De acuerdo con el informe, la confianza de los consumidores descendió 4,78% respecto de junio y acumula una baja superior al 12% en la comparación interanual, evidenciando un marcado cambio en el humor social.

La publicación de los datos generó preocupación dentro del oficialismo, donde observan con atención el impacto que el descontento económico podría tener sobre el escenario electoral de cara a una eventual reelección del presidente Javier Milei.

Preocupación en el oficialismo

Tras conocerse los números, dirigentes cercanos al Gobierno intentaron relativizar el resultado.

Uno de ellos fue el exfuncionario Antonio Aracre, quien sostuvo en redes sociales que el nivel actual del Índice de Confianza del Consumidor sería equivalente al porcentaje de votos que obtendría Milei si las elecciones fueran hoy.

Sin embargo, esa interpretación fue rápidamente cuestionada por distintos usuarios, quienes recordaron que indicadores similares no evitaron derrotas electorales de otros gobiernos.

Más allá de la discusión política, el dato central es que el índice volvió a retroceder y confirma una tendencia descendente que comenzó hace varios meses.

El golpe llega a todos los sectores

Uno de los aspectos que más preocupa al oficialismo es que la caída de la confianza no distingue niveles de ingresos ni regiones del país.

Según el informe de la Universidad Di Tella, el mayor descenso mensual se registró entre los sectores de menores ingresos, donde la confianza cayó 11,47%.

Entre los hogares de mayores ingresos también hubo un retroceso, aunque más moderado, del 1,45%.

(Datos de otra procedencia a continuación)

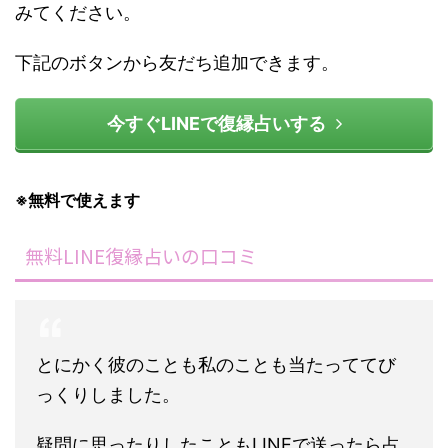
みてください。
下記のボタンから友だち追加できます。
今すぐLINEで復縁占いする
※無料で使えます
無料LINE復縁占いの口コミ
とにかく彼のことも私のことも当たっててび
っくりしました。
疑問に思ったりしたこともLINEで送ったら占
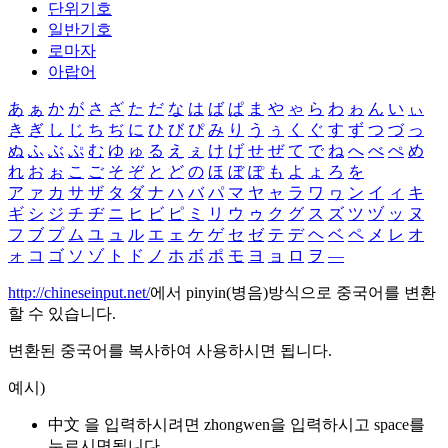
단위기호
일반기호
로마자
아랍어
あ
ぁ
か
が
さ
ざ
た
だ
な
は
ば
ぱ
ま
や
ゃ
ら
わ
ゎ
ん
い
ぃ
き
ぎ
し
じ
ち
ぢ
に
ひ
び
ぴ
み
り
う
ぅ
く
ぐ
す
ず
つ
づ
っ
ぬ
ふ
ぶ
ぷ
む
ゆ
ゅ
る
え
ぇ
け
げ
せ
ぜ
て
で
ね
へ
べ
ぺ
め
れ
お
ぉ
こ
ご
そ
ぞ
と
ど
の
ほ
ぼ
ぽ
も
よ
ょ
ろ
を
ア
ァ
カ
サ
ザ
タ
ダ
ナ
ハ
バ
パ
マ
ヤ
ャ
ラ
ワ
ヮ
ン
イ
ィ
キ
ギ
シ
ジ
チ
ヂ
ニ
ヒ
ビ
ピ
ミ
リ
ウ
ゥ
ク
グ
ス
ズ
ツ
ヅ
ッ
ヌ
フ
ブ
プ
ム
ユ
ュ
ル
エ
ェ
ケ
ゲ
セ
ゼ
テ
デ
ヘ
ベ
ペ
メ
レ
オ
ォ
コ
ゴ
ソ
ゾ
ト
ド
ノ
ホ
ボ
ポ
モ
ヨ
ョ
ロ
ヲ
―
http://chineseinput.net/
에서 pinyin(병음)방식으로 중국어를 변환
할 수 있습니다.
변환된 중국어를 복사하여 사용하시면 됩니다.
예시)
中文 을 입력하시려면
zhongwen
을 입력하시고 space를
누르시면됩니다.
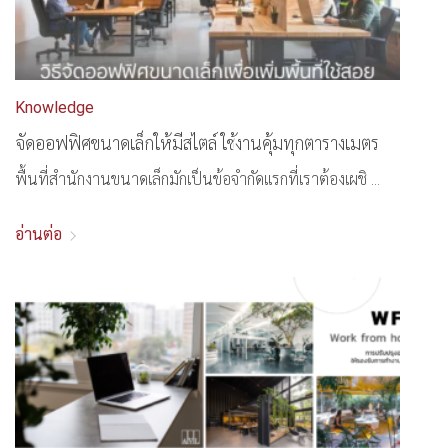
Knowledge
จัดออฟฟิศขนาดเล็กให้มีสไตล์ ใช้งานคุ้มทุกตารางเมตร
พื้นที่สำนักงานขนาดเล็กมักเป็นข้อจำกัดแรกที่เราต้องเผชิ ...
อ่านต่อ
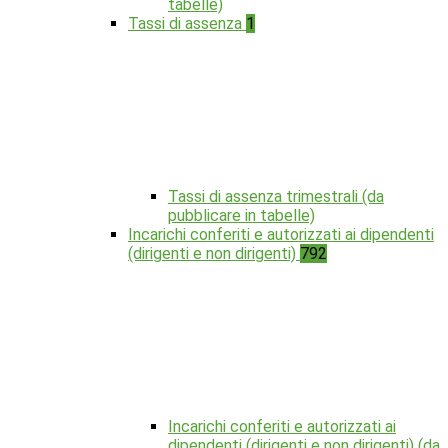
tabelle)
Tassi di assenza
1
Tassi di assenza trimestrali (da
pubblicare in tabelle)
Incarichi conferiti e autorizzati ai dipendenti
(dirigenti e non dirigenti)
792
Incarichi conferiti e autorizzati ai
dipendenti (dirigenti e non dirigenti) (da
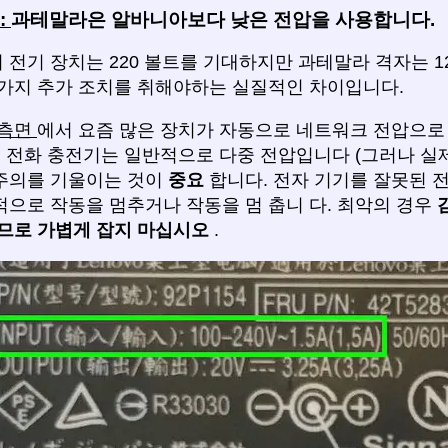
:
과테말라은 알바니아보다 낮은 전압을 사용합니다.
전기 장치는 220 볼트를 기대하지만 과테말라 격자는 1
 가지 추가 조치를 취해야하는 실질적인 차이입니다.
 측면
에서 요즘 많은 장치가 자동으로 네트워크 전압으
대 전화 충전기는 일반적으로 다중 전압입니다 (그러나 실
주의를 기울이는 것이
중요
합니다. 전자 기기를 잘못된 전
적으로 작동을 멈추거나 작동을 멈 춥니 다. 최악의 경우
으므로
가볍게 잡지 마십시오
.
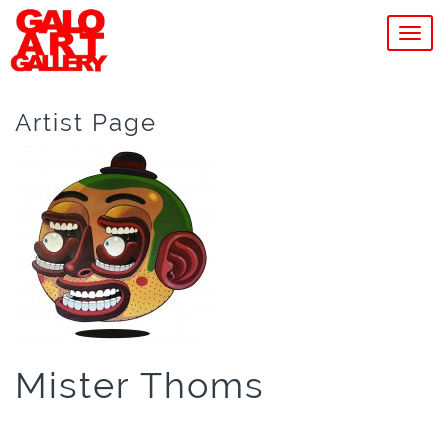
MEN
Artist Page
Mister Thoms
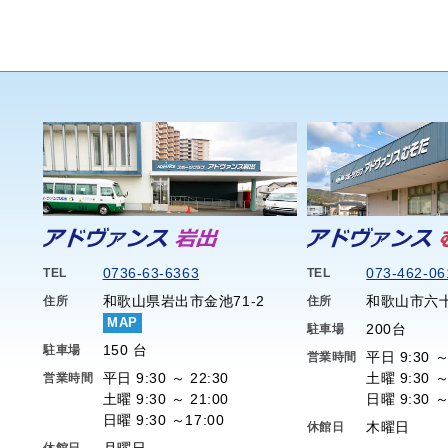
0736-63-6363
073-462-06
TEL
TEL
和歌山県岩出市金池71-2
和歌山市六十
住所
住所
MAP
200台
駐車場
150 台
駐車場
平日 9:30 ～
営業時間
平日 9:30 ～ 22:30
土曜 9:30 ～
営業時間
土曜 9:30 ～ 21:00
日曜 9:30 ～
日曜 9:30 ～17:00
木曜日
休館日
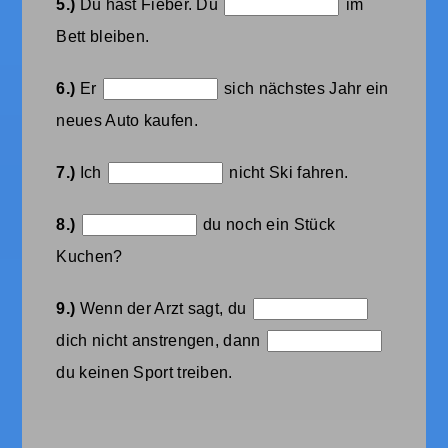
5.)
Du hast Fieber. Du
im
Bett bleiben.
6.)
Er
sich nächstes Jahr ein
neues Auto kaufen.
7.)
Ich
nicht Ski fahren.
8.)
du noch ein Stück
Kuchen?
9.)
Wenn der Arzt sagt, du
dich nicht anstrengen, dann
du keinen Sport treiben.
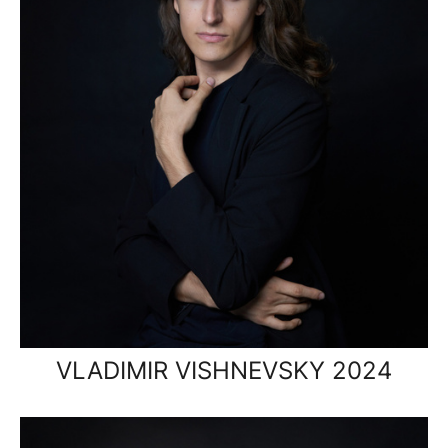
VLADIMIR VISHNEVSKY 2024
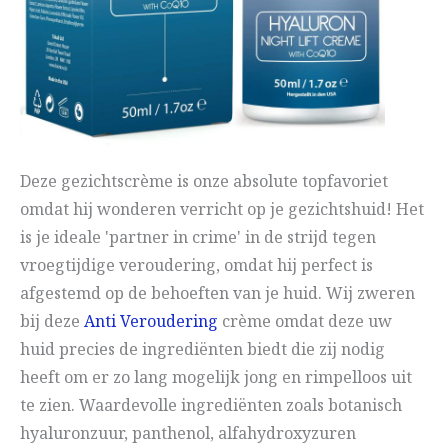
Deze gezichtscrème is onze absolute topfavoriet
omdat hij wonderen verricht op je gezichtshuid! Het
is je ideale 'partner in crime' in de strijd tegen
vroegtijdige veroudering, omdat hij perfect is
afgestemd op de behoeften van je huid. Wij zweren
bij deze
Anti Veroudering
crème omdat deze uw
huid precies de ingrediënten biedt die zij nodig
heeft om er zo lang mogelijk jong en rimpelloos uit
te zien. Waardevolle ingrediënten zoals botanisch
hyaluronzuur, panthenol, alfahydroxyzuren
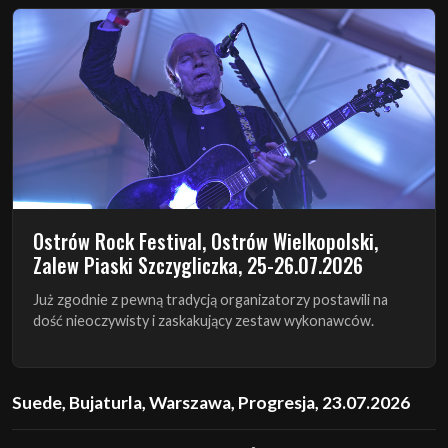
Ostrów Rock Festival, Ostrów Wielkopolski,
Zalew Piaski Szczygliczka, 25-26.07.2026
Już zgodnie z pewną tradycją organizatorzy postawili na
dość nieoczywisty i zaskakujący zestaw wykonawców.
Suede, Bujaturla, Warszawa, Progresja, 23.07.2026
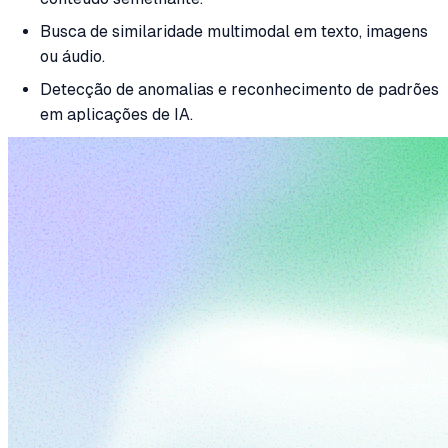
Busca de similaridade multimodal em texto, imagens
ou áudio.
Detecção de anomalias e reconhecimento de padrões
em aplicações de IA.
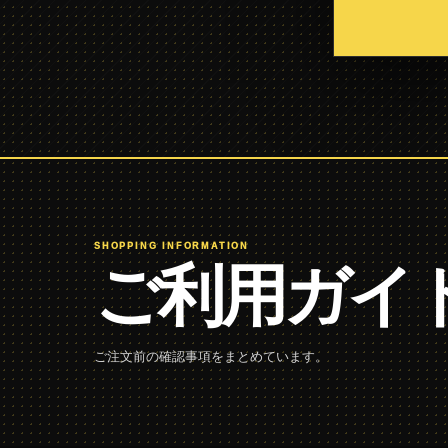
SHOPPING INFORMATION
ご利用ガイ
ご注文前の確認事項をまとめています。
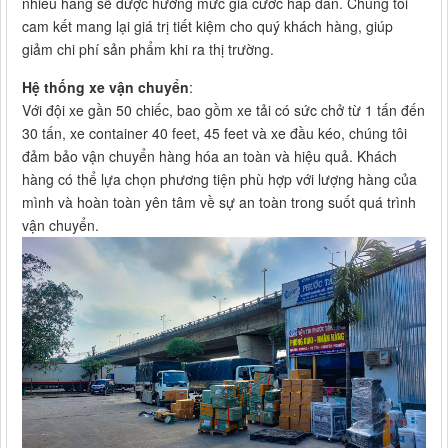
nhiều hàng sẽ được hưởng mức giá cước hấp dẫn. Chúng tôi
cam kết mang lại giá trị tiết kiệm cho quý khách hàng, giúp
giảm chi phí sản phẩm khi ra thị trường.
Hệ thống xe vận chuyển
:
Với đội xe gần 50 chiếc, bao gồm xe tải có sức chở từ 1 tấn đến
30 tấn, xe container 40 feet, 45 feet và xe đầu kéo, chúng tôi
đảm bảo vận chuyển hàng hóa an toàn và hiệu quả. Khách
hàng có thể lựa chọn phương tiện phù hợp với lượng hàng của
mình và hoàn toàn yên tâm về sự an toàn trong suốt quá trình
vận chuyển.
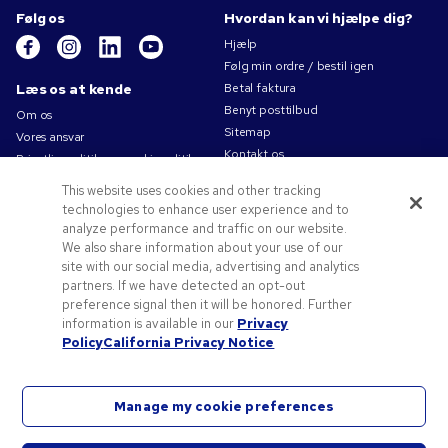
Følg os
Hvordan kan vi hjælpe dig?
Hjælp
Følg min ordre / bestil igen
Læs os at kende
Betal faktura
Benyt posttilbud
Om os
Sitemap
Vores ansvar
Kontakt os
Privatlivspolitik og cookiepolitik
Brugsvilkår
This website uses cookies and other tracking
Salgsbetingelser
technologies to enhance user experience and to
Karriere i Pens.com
analyze performance and traffic on our website.
We also share information about your use of our
Tilbud og ressourcer
site with our social media, advertising and analytics
partners. If we have detected an opt-out
Reklameartikler
preference signal then it will be honored. Further
Rabatkoder og -kuponer
information is available in our
Privacy
Logoideer
Policy
California Privacy Notice
Manage my cookie preferences
©
2026
National Pen Company. Alle rettigheder forbeholdes. Pens.com og dets logo er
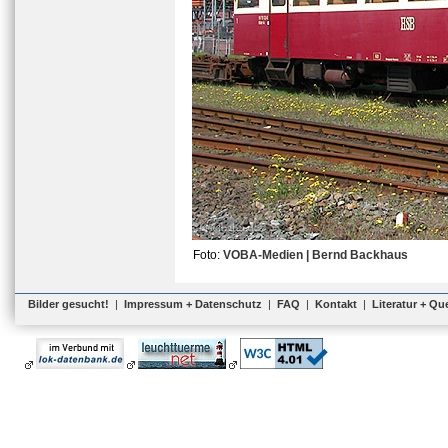
Foto:
VOBA-Medien | Bernd Backhaus
Bilder gesucht!
|
Impressum + Datenschutz
|
FAQ
|
Kontakt
|
Literatur + Qu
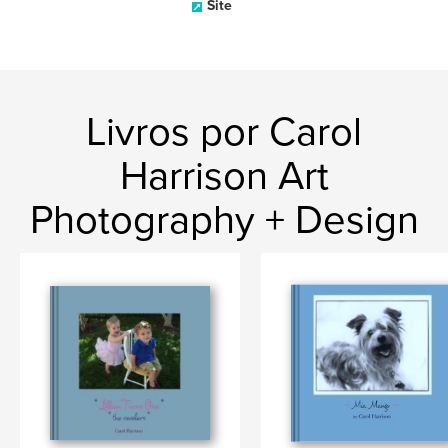
Site
Livros por Carol
Harrison Art
Photography + Design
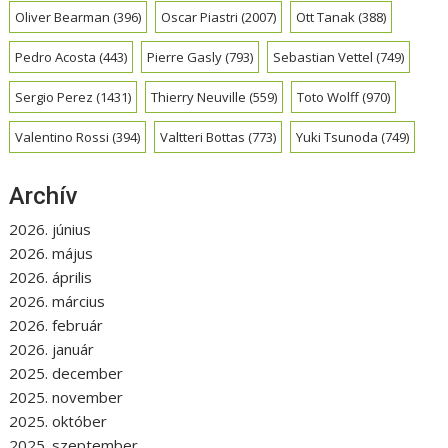
Oliver Bearman
(396)
Oscar Piastri
(2007)
Ott Tanak
(388)
Pedro Acosta
(443)
Pierre Gasly
(793)
Sebastian Vettel
(749)
Sergio Perez
(1431)
Thierry Neuville
(559)
Toto Wolff
(970)
Valentino Rossi
(394)
Valtteri Bottas
(773)
Yuki Tsunoda
(749)
Archív
2026. június
2026. május
2026. április
2026. március
2026. február
2026. január
2025. december
2025. november
2025. október
2025. szeptember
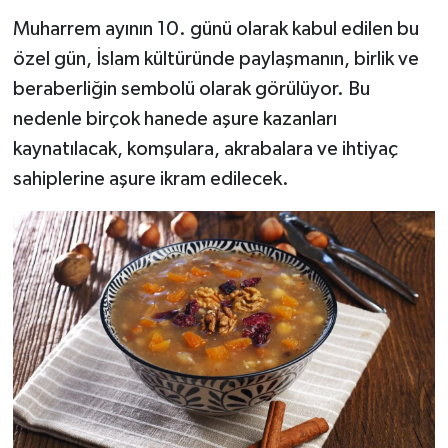
Muharrem ayının 10. günü olarak kabul edilen bu
özel gün, İslam kültüründe paylaşmanın, birlik ve
beraberliğin sembolü olarak görülüyor. Bu
nedenle birçok hanede aşure kazanları
kaynatılacak, komşulara, akrabalara ve ihtiyaç
sahiplerine aşure ikram edilecek.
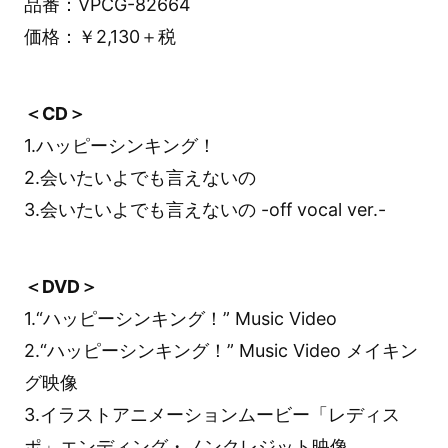
品番：VPCG-82664
価格：￥2,130＋税
＜CD＞
1.ハッピーシンキング！
2.会いたいよでも言えないの
3.会いたいよでも言えないの -off vocal ver.-
＜DVD＞
1.“ハッピーシンキング！” Music Video
2.“ハッピーシンキング！” Music Video メイキン
グ映像
3.イラストアニメーションムービー「レディス
ポ」エンディング・ノンクレジット映像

La pérdida de confianza también se extendió territorialmente.

La Provincia de Buenos Aires registró una baja del 6,34%, mientras que la Ciudad Autónoma de Buenos Aires mostró un descenso del 6,24%.

En el interior del país la caída mensual fue menor, del 1,68%, aunque en la comparación con julio de 2025 el retroceso alcanzó el 8,78%.

La economía cotidiana pesa más que los indicadores

El deterioro del índice coincide con otros relevamientos que muestran un creciente malestar económico.

Incluso entre quienes respaldan al Gobierno comienza a observarse un cambio de percepción.

Distintos estudios de opinión señalan que casi la mitad de los votantes libertarios considera que su situación económica personal es peor que hace un año, una señal que preocupa especialmente en la Casa Rosada.

El principal desafío para el Gobierno es que la mejora de algunas variables macroeconómicas todavía no logra trasladarse al bolsillo de la población.

Mientras la inflación continúa desacelerándose, buena parte de los hogares sigue enfrentando dificultades para recuperar su poder adquisitivo.

Caen todas las expectativas

El informe de la Universidad Di Tella muestra que todos los componentes del Índice de Confianza del Consumidor registraron retrocesos durante julio.

El peor desempeño correspondió al subíndice Situación Macroeconómica, que cayó 8,49% respecto del mes anterior y se ubicó 10,54% por debajo del nivel registrado en julio de 2025.

También retrocedió el indicador de Situación Personal, con una baja mensual del 3,89%.

En la comparación interanual, el deterioro resulta todavía más marcado: este componente se encuentra 14,98% por debajo del valor registrado un año atrás.

Un desafío político para el Gobierno

La evolución del Índice de Confianza del Consumidor se convirtió en uno de los indicadores que el oficialismo sigue con mayor atención.

Aunque desde el Gobierno insisten en que la economía se encuentra en una etapa de recuperación, los datos muestran que una parte importante de la sociedad todavía no percibe mejoras en su situación cotidiana.

Con el calendario electoral comenzando a aparecer en el horizonte político, la recuperación del poder de compra, el consumo y las expectativas de los hogares aparece como uno de los principales desafíos para la administración de Javier Milei, que busca consolidar respaldo social en medio de un escenario económico todavía complejo.